## Begin RECORD LIST

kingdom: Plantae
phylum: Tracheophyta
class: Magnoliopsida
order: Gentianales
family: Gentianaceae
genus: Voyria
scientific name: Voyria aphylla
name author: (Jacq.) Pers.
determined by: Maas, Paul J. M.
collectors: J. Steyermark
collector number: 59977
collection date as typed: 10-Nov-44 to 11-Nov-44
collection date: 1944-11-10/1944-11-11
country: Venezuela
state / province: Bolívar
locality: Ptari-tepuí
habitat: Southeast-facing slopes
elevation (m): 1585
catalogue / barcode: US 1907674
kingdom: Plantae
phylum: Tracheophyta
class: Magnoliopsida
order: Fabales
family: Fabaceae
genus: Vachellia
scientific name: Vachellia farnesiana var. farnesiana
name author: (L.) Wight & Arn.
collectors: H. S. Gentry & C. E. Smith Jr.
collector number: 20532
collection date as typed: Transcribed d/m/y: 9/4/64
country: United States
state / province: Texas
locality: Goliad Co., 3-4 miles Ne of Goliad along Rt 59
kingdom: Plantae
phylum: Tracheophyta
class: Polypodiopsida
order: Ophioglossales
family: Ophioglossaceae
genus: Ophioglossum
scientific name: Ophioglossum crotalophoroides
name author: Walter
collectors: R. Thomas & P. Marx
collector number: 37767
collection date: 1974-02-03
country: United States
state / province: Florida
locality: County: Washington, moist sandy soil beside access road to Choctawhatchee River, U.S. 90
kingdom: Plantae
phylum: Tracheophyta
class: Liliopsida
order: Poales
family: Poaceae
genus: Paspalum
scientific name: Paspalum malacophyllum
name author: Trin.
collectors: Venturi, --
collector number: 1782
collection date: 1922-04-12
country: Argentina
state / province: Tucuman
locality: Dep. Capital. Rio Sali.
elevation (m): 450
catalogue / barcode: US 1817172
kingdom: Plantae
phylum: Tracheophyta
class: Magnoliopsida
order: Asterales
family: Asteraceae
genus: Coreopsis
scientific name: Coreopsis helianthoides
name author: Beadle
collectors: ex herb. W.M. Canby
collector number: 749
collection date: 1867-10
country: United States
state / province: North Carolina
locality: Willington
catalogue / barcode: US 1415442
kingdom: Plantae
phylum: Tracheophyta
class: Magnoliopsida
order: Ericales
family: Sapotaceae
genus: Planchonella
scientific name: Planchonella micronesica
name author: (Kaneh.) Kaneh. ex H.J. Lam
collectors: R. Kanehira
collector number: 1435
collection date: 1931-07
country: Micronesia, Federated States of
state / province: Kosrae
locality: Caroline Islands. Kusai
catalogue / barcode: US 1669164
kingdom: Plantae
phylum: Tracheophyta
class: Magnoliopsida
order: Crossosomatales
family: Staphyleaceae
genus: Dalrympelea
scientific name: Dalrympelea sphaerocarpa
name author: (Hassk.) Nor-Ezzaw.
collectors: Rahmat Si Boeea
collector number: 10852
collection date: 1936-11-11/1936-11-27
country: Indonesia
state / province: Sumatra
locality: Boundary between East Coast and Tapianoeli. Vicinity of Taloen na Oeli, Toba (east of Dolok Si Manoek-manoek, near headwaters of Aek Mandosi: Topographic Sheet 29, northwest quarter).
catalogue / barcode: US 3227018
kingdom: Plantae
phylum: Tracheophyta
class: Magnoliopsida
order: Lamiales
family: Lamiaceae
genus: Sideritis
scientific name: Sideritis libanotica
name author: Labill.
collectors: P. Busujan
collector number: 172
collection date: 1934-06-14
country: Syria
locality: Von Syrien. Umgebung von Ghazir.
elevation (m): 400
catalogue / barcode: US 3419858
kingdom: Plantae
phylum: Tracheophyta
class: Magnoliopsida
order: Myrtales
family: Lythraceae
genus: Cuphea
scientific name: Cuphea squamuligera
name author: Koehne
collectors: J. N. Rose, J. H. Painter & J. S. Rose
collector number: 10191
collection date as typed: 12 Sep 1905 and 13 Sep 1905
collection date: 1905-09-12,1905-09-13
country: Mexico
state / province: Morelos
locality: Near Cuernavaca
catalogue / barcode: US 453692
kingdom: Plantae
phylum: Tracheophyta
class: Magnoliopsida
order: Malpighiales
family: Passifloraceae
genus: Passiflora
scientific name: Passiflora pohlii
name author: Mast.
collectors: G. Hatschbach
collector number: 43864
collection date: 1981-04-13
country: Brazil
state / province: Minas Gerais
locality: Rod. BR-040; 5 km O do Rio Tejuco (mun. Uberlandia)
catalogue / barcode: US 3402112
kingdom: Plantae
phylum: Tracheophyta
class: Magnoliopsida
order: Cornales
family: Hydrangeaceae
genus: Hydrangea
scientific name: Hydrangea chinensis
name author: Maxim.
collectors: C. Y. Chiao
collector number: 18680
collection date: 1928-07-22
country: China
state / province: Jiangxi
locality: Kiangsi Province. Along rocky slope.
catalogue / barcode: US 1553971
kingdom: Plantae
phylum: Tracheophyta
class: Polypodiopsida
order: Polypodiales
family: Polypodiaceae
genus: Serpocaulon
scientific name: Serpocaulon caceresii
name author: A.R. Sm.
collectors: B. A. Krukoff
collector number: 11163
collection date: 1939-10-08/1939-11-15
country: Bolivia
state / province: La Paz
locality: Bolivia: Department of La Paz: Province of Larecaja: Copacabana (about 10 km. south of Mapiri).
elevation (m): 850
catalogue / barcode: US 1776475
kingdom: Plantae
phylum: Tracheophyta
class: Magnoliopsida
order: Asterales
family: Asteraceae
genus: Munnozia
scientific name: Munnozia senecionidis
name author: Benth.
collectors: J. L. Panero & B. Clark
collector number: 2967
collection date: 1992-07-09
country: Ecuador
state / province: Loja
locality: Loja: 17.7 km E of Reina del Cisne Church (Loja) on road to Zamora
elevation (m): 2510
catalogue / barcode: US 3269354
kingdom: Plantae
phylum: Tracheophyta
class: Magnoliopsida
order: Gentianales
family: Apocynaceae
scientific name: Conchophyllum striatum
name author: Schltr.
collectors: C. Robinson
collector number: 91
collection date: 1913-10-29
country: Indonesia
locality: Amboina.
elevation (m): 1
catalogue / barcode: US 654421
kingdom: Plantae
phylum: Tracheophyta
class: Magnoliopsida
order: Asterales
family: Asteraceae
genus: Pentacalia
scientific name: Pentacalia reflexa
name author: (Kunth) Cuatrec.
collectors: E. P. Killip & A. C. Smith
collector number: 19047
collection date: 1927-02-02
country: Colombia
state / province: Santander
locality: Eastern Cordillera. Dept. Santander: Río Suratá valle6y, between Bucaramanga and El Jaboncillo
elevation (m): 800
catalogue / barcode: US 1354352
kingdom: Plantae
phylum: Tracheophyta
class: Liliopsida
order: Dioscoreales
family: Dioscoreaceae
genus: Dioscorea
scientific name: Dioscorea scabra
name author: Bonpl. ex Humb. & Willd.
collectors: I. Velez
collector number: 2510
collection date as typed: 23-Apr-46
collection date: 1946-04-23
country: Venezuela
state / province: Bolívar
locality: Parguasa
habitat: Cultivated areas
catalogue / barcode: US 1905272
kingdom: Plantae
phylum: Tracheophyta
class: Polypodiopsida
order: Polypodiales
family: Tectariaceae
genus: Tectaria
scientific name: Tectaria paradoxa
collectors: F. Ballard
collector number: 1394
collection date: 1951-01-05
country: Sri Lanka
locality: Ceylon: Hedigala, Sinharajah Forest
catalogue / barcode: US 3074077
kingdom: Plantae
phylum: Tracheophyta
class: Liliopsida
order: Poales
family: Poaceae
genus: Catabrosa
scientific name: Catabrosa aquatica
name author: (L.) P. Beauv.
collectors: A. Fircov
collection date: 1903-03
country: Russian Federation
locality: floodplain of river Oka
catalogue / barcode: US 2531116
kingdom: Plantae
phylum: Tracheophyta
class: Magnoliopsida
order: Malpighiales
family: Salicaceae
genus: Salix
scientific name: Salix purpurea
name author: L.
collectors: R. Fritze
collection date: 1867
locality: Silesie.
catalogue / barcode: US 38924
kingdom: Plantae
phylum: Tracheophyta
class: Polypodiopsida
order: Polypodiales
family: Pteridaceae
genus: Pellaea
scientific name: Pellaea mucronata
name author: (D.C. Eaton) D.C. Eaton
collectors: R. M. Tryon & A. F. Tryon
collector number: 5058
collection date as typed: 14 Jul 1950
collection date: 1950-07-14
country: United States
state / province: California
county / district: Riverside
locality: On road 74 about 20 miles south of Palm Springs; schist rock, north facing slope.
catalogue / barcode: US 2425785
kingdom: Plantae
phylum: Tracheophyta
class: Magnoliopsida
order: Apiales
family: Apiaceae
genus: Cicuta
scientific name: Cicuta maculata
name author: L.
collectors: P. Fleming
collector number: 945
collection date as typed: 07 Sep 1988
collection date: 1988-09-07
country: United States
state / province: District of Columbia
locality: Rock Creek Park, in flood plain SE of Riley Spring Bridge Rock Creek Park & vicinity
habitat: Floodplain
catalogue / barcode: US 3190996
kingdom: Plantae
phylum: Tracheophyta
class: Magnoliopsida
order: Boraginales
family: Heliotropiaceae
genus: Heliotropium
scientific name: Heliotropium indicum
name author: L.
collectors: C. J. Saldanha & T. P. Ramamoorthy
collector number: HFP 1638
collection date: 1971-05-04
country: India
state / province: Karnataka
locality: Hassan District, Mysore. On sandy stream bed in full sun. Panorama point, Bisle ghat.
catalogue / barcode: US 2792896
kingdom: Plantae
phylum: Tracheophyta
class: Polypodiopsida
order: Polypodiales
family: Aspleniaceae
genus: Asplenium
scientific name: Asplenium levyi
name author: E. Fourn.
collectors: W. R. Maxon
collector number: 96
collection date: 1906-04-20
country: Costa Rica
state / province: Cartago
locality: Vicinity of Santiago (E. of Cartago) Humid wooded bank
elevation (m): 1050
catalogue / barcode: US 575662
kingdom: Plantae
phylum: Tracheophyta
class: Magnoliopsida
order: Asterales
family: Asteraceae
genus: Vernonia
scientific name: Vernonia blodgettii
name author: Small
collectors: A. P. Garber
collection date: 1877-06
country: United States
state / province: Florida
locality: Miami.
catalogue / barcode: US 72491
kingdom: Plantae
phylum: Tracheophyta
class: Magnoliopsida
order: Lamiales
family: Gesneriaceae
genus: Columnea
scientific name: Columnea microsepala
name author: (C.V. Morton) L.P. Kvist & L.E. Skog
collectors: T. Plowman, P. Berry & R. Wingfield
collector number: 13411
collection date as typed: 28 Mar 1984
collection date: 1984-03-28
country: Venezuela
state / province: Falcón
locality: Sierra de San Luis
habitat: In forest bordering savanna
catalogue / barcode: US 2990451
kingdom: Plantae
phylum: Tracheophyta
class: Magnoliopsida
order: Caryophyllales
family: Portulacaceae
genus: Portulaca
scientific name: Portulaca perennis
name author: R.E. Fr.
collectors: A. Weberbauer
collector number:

## End RECORD LIST

■ **WHAT TO WORK ON**: Put the lines of the listing above, from its first line through the line holding "collector number: 59977", inclusive, into a Markdown table with the columns Row and Line. Number each row and leave out blank lines.

■ **RESULT**:
| Row | Line |
|---|---|
| 1 | kingdom: Plantae |
| 2 | phylum: Tracheophyta |
| 3 | class: Magnoliopsida |
| 4 | order: Gentianales |
| 5 | family: Gentianaceae |
| 6 | genus: Voyria |
| 7 | scientific name: Voyria aphylla |
| 8 | name author: (Jacq.) Pers. |
| 9 | determined by: Maas, Paul J. M. |
| 10 | collectors: J. Steyermark |
| 11 | collector number: 59977 |